Il rappelle quelques unes de ses erreurs, quelques plantes qui n’étaient pas adaptées, des habitudes à changer (tant pis pour les miettes aux petits oiseaux). Qu’en temps qu’ami des animaux, il est impossible de concilier paisiblement la vie sauvage et celle des chats, véritables tueurs de faune, despotes des jardins qui tuent pour leur plaisir ou pour offrir leurs victimes à des maîtres parfois bien embêtés devant leurs carnage.s
Il n’y a pas de commentaire politique, même s’il se devine en creux, fortement vert. L’ouvrage se suit sans grande ligne directrice en dehors de ses évolutions, au risque parfois de manquer un peu de chaleur, d’humanité, avec ces propriétaires humains dont on sait si peu en dehors de leur attachement à faire vivre ce bout de végétal.

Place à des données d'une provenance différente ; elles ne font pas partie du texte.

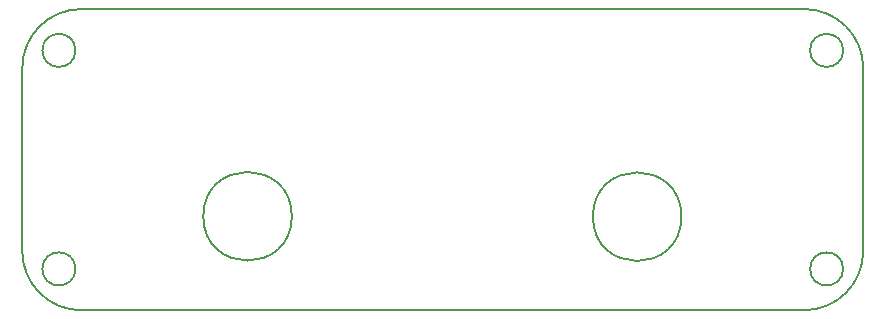
<source format=gbr>
G04 #@! TF.GenerationSoftware,KiCad,Pcbnew,(5.1.0)-1*
G04 #@! TF.CreationDate,2019-04-19T11:32:40+10:00*
G04 #@! TF.ProjectId,FrontPanel,46726f6e-7450-4616-9e65-6c2e6b696361,rev?*
G04 #@! TF.SameCoordinates,Original*
G04 #@! TF.FileFunction,Profile,NP*
%FSLAX46Y46*%
G04 Gerber Fmt 4.6, Leading zero omitted, Abs format (unit mm)*
G04 Created by KiCad (PCBNEW (5.1.0)-1) date 2019-04-19 11:32:40*
%MOMM*%
%LPD*%
G04 APERTURE LIST*
%ADD10C,0.200000*%
G04 APERTURE END LIST*
D10*
X101000000Y-96000001D02*
G75*
G02X106000000Y-91000001I5000000J0D01*
G01*
X167200000Y-91000001D02*
G75*
G02X172200000Y-96000001I0J-5000000D01*
G01*
X172200000Y-111500000D02*
G75*
G02X167200000Y-116500000I-5000000J0D01*
G01*
X106000000Y-91000001D02*
X167200000Y-91000001D01*
X170500000Y-113000000D02*
G75*
G03X170500000Y-113000000I-1400000J0D01*
G01*
X101000000Y-111500000D02*
X101000000Y-96000001D01*
X156809808Y-108579810D02*
G75*
G03X156809808Y-108579810I-3749999J0D01*
G01*
X170500000Y-94500001D02*
G75*
G03X170500000Y-94500001I-1400000J0D01*
G01*
X167200000Y-116500000D02*
X106000000Y-116500000D01*
X123824808Y-108544811D02*
G75*
G03X123824808Y-108544811I-3749999J0D01*
G01*
X105500000Y-113000000D02*
G75*
G03X105500000Y-113000000I-1400000J0D01*
G01*
X105500000Y-94500001D02*
G75*
G03X105500000Y-94500001I-1400000J0D01*
G01*
X172200000Y-96000001D02*
X172200000Y-111500000D01*
X106000000Y-116500000D02*
G75*
G02X101000000Y-111500000I0J5000000D01*
G01*
M02*

</source>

Pour qui voudrait prendre la suite de Simon Hureau et de sa famille, l’ouvrage offre quelques pistes, mais la pédagogie en est un peu absente. Ce sont quelques essais qui fonctionneront ou pas, les conséquences s’observent de façon empirique, la nature attire la nature. Quelques astuces sont présentes, mais ce n’est pas le but d’offrir un manuel, ni même un manifeste. Il s’agit bien d’une preuve illustrée qu’on peut tous faire sa petite part, ramener de la biodiversité en respectant la nature.
L’ouvrage d’ailleurs ressemble parfois plus à un herbier ou à des planches illustrées d’insectes, rappelant l’incroyable diversité que la vie peut prendre, y compris entre les espèces. Chaque nouvelle espèce présente dans ce jardin est présentée et commentée, avec la gourmandise de l’observateur curieux. Les planches sont paisibles, les compositions sont aérées, sans les cases habituelles, qui font sens avec le désir de l’auteur d’éviter les enfermements, qu’ils soient naturels ou graphiques. Même le charmant lettrage à la main rappelle l’investissement personnel dans ce projet, à relever les manches pour travailler pour le jardin ou pour ce livre.
Et il y a ces magnifiques couleurs à l’aquarelle, adoucies et calmes, donnant de la vie à ces dessins. On y retrouve ainsi ce travail à la main, pour être au plus du sujet. On ouvre ce livre comme on ouvre un de ces carnets d’entomologistes ou de botanistes, qui retranscrivaient sur papier les merveilles de la nature côtoyées.
L’Oasis porte donc bien son nom. C’est une bouffée d’air frais, c’est un concentré de nature, au fil des pages on est projeté au plus près de ce jardin, de cette initiative personnelle et bienveillante. C’est sensé, sans dogmatisme, sans méthode, même si un peu de pédagogie aurait été appréciable. Sans haine, même si Simon se désole de quelques comportements humains et écocides.
L’ouvrage est d’ailleurs rassurant sur ce qu’il est possible de vouloir faire à l’échelle personnelle ou plus large. Au lieu de vouloir coloniser la nature, il faut la laisser vivre, pour mieux la découvrir et partager ses bienfaits au quotidien. Chacun peut s’y mettre, et même si ce ne sera pas facile, les conséquences seront évidentes. La nature n’attend que ça, un petit bout sans béton, sans pesticides, sans cochonneries humaines, pour s’installer.